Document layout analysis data
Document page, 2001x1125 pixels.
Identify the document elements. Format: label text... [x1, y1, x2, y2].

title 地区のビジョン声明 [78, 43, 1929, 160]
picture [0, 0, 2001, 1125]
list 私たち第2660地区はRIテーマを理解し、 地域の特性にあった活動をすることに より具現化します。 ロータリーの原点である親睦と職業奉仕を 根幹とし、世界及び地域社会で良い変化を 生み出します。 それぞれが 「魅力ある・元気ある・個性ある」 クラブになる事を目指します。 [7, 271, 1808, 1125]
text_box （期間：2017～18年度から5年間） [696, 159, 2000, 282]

...

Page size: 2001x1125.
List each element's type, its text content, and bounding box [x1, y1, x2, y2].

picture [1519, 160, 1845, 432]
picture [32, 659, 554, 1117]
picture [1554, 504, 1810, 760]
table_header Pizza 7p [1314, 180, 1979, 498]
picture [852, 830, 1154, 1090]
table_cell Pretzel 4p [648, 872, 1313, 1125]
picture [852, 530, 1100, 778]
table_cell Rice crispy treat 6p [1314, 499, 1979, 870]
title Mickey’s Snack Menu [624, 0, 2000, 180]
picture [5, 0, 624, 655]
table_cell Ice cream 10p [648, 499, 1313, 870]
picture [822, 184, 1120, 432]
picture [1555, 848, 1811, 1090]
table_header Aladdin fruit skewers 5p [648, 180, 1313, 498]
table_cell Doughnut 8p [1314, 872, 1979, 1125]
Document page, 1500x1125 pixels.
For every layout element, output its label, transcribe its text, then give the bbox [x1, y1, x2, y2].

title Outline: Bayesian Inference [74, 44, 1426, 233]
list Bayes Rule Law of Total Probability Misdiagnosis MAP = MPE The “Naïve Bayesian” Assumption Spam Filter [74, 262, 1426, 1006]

...

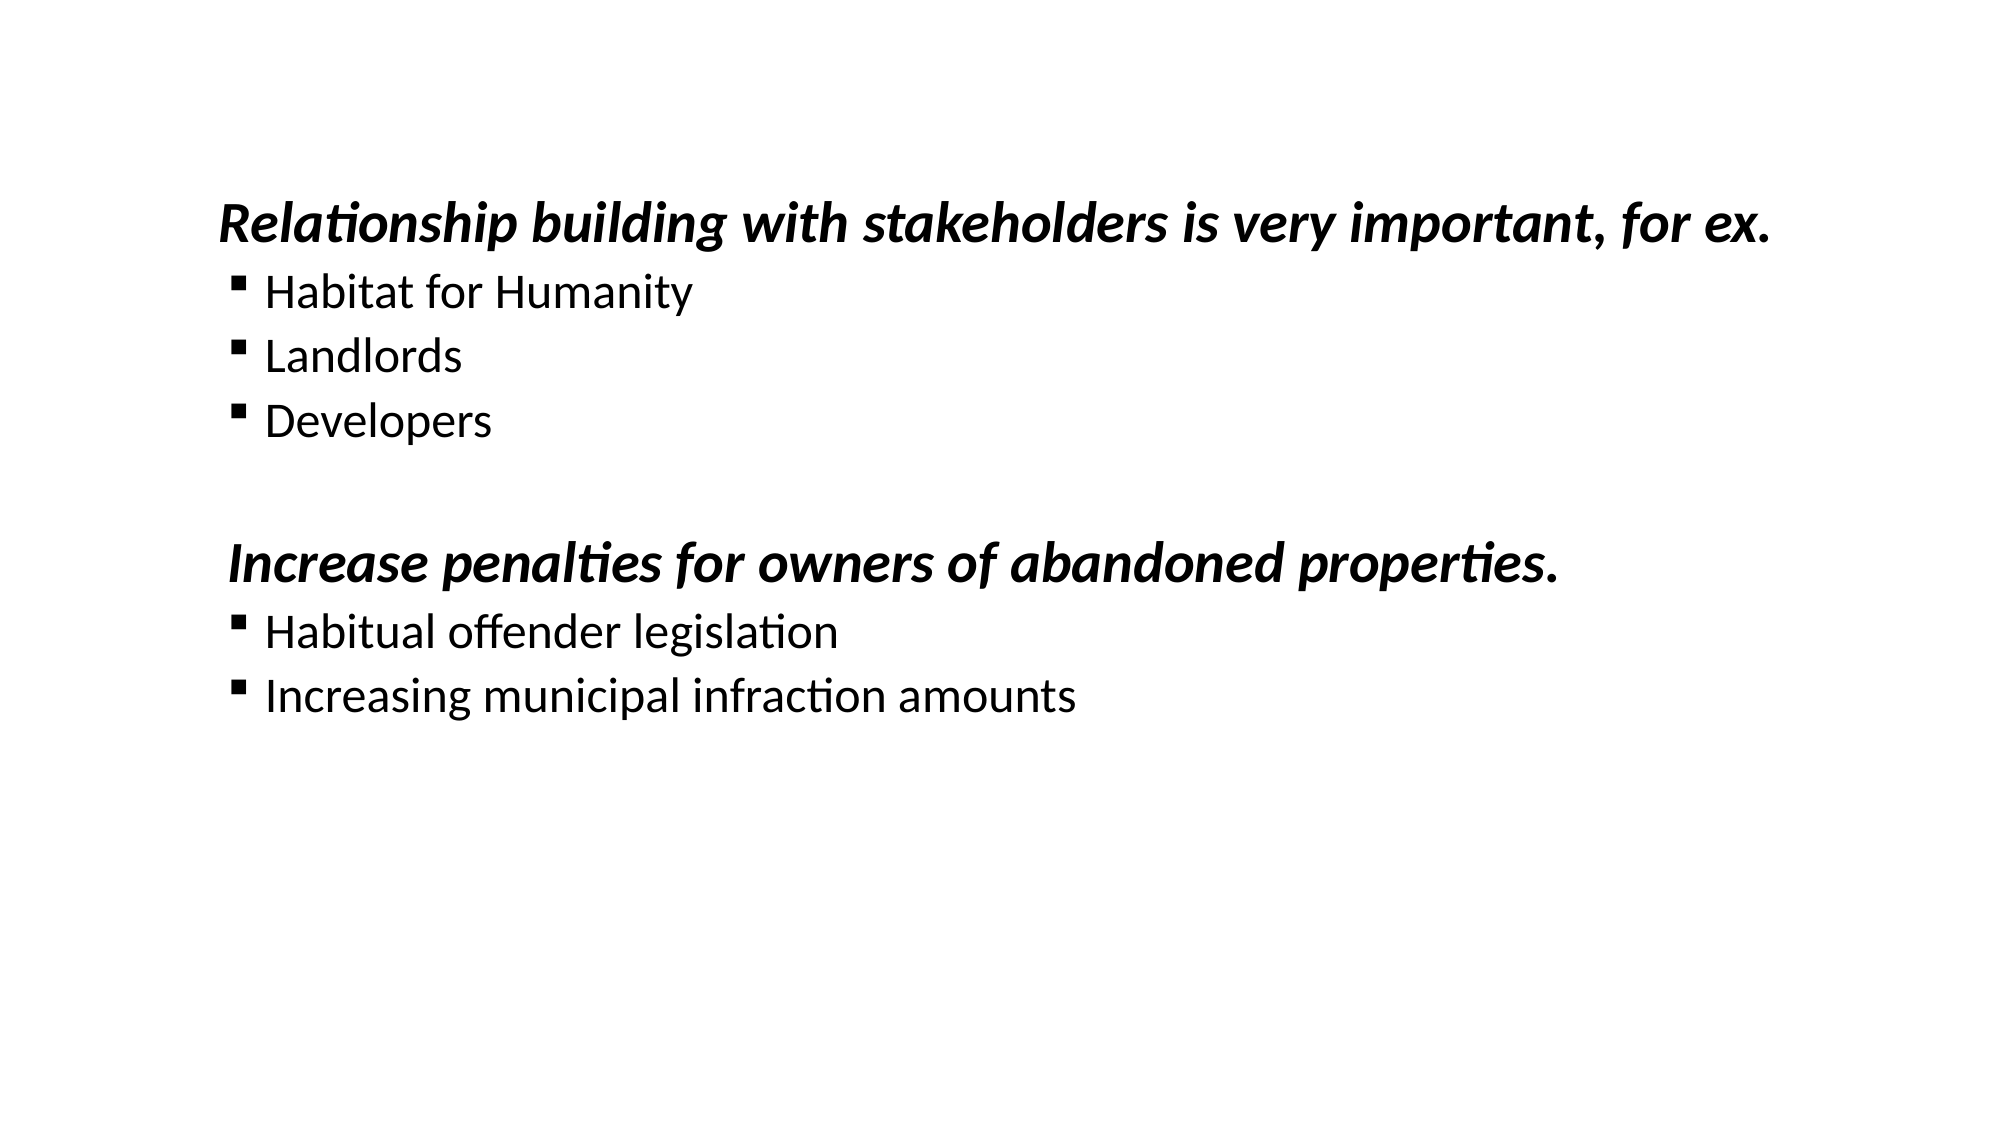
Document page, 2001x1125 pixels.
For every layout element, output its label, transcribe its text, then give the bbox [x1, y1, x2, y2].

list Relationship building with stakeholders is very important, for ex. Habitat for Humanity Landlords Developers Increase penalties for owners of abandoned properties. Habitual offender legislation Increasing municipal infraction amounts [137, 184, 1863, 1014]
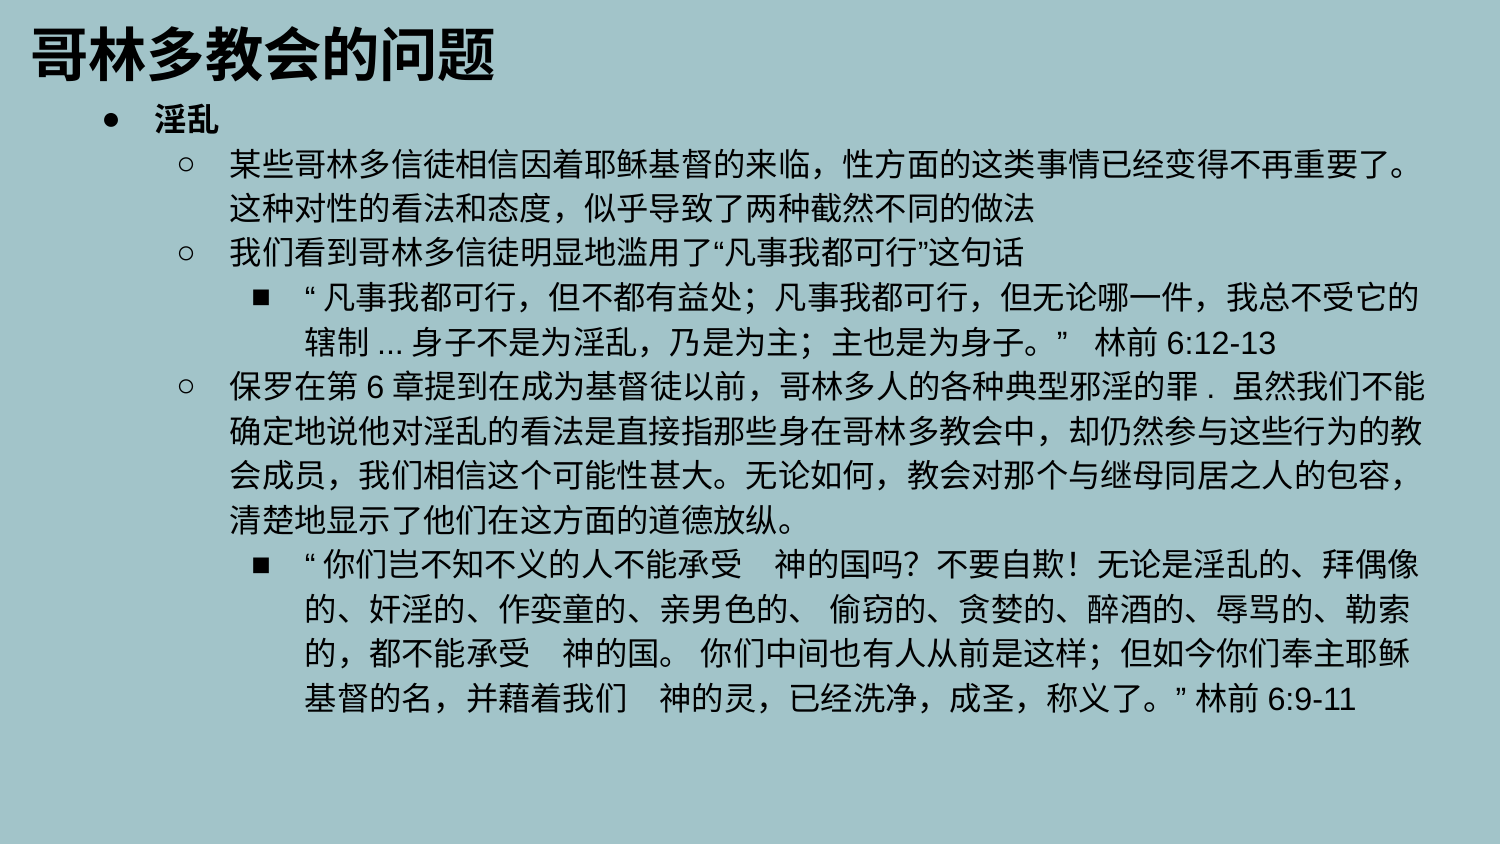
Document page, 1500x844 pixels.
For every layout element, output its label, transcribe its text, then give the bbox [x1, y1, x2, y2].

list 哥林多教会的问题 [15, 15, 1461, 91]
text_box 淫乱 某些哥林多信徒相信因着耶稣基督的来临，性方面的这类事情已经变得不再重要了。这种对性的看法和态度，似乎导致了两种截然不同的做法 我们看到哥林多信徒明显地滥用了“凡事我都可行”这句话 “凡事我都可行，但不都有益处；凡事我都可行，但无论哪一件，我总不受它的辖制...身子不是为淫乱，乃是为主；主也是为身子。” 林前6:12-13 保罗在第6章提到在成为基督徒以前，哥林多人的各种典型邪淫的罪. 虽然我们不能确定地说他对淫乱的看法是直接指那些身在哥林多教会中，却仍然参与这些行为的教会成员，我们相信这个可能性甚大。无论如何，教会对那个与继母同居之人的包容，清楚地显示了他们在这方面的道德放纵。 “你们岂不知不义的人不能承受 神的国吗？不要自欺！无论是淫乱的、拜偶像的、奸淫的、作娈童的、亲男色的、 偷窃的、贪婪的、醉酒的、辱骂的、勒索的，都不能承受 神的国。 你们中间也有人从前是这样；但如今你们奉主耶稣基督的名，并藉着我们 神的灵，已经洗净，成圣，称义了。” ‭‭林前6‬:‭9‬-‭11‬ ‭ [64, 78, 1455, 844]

**Problem to work on:** Which lines above hold the string "pixels"? Please copy all of them.

**Problem solution:**
Document page, 2001x1125 pixels.
Document page, 1500x1125 pixels.
Document page, 2001x1125 pixels.
Document page, 1500x844 pixels.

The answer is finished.